»»
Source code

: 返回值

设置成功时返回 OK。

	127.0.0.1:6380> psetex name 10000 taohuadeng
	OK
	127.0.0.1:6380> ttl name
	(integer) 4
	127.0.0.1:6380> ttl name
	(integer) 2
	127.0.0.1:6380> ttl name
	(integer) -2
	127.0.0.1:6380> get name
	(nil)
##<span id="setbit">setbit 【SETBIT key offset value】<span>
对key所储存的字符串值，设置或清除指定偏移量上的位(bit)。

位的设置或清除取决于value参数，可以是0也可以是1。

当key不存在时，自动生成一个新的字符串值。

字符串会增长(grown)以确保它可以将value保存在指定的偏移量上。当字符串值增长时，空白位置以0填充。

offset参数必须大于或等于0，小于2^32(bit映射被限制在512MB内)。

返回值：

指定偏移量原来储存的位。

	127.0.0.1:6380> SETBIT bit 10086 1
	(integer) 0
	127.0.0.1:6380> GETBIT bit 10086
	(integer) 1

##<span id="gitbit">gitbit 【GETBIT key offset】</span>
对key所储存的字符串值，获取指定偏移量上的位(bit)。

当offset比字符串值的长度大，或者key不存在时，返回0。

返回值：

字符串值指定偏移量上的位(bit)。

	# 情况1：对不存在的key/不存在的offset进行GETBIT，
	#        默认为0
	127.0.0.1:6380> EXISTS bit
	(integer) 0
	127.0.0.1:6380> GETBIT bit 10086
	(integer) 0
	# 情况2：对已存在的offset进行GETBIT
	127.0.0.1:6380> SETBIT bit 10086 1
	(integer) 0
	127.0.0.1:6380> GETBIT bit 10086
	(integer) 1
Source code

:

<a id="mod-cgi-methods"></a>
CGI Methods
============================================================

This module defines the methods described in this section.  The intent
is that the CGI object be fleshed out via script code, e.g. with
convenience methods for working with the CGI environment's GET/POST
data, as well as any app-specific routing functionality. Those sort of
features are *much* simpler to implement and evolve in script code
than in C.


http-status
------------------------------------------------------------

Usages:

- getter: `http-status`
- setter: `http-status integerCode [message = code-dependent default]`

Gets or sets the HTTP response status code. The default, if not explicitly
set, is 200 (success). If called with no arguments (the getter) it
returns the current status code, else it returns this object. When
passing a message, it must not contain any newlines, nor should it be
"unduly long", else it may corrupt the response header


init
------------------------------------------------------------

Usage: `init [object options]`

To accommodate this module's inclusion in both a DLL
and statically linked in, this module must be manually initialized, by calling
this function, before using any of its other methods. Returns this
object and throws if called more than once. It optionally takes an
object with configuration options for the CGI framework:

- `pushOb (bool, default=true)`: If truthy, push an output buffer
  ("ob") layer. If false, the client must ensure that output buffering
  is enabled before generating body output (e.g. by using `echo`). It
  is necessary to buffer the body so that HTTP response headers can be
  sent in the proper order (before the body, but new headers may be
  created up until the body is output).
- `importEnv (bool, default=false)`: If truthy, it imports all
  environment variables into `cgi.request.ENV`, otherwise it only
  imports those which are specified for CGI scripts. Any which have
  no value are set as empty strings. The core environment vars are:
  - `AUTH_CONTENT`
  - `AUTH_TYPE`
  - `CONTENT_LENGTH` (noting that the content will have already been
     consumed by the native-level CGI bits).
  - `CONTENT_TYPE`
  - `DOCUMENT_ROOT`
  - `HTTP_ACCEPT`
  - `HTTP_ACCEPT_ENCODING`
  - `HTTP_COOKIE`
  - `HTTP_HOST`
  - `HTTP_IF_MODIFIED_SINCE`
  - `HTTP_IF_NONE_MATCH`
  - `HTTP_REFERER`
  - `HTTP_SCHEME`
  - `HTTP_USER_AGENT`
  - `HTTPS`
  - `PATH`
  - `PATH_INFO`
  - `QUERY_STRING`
««
Exercise description. Extract exactly and only the lines above from the line containing "This module defines" through the line containing "[message = code-dependent", both end lines included.

Solution below.
This module defines the methods described in this section.  The intent
is that the CGI object be fleshed out via script code, e.g. with
convenience methods for working with the CGI environment's GET/POST
data, as well as any app-specific routing functionality. Those sort of
features are *much* simpler to implement and evolve in script code
than in C.


http-status
------------------------------------------------------------

Usages:

- getter: `http-status`
- setter: `http-status integerCode [message = code-dependent default]`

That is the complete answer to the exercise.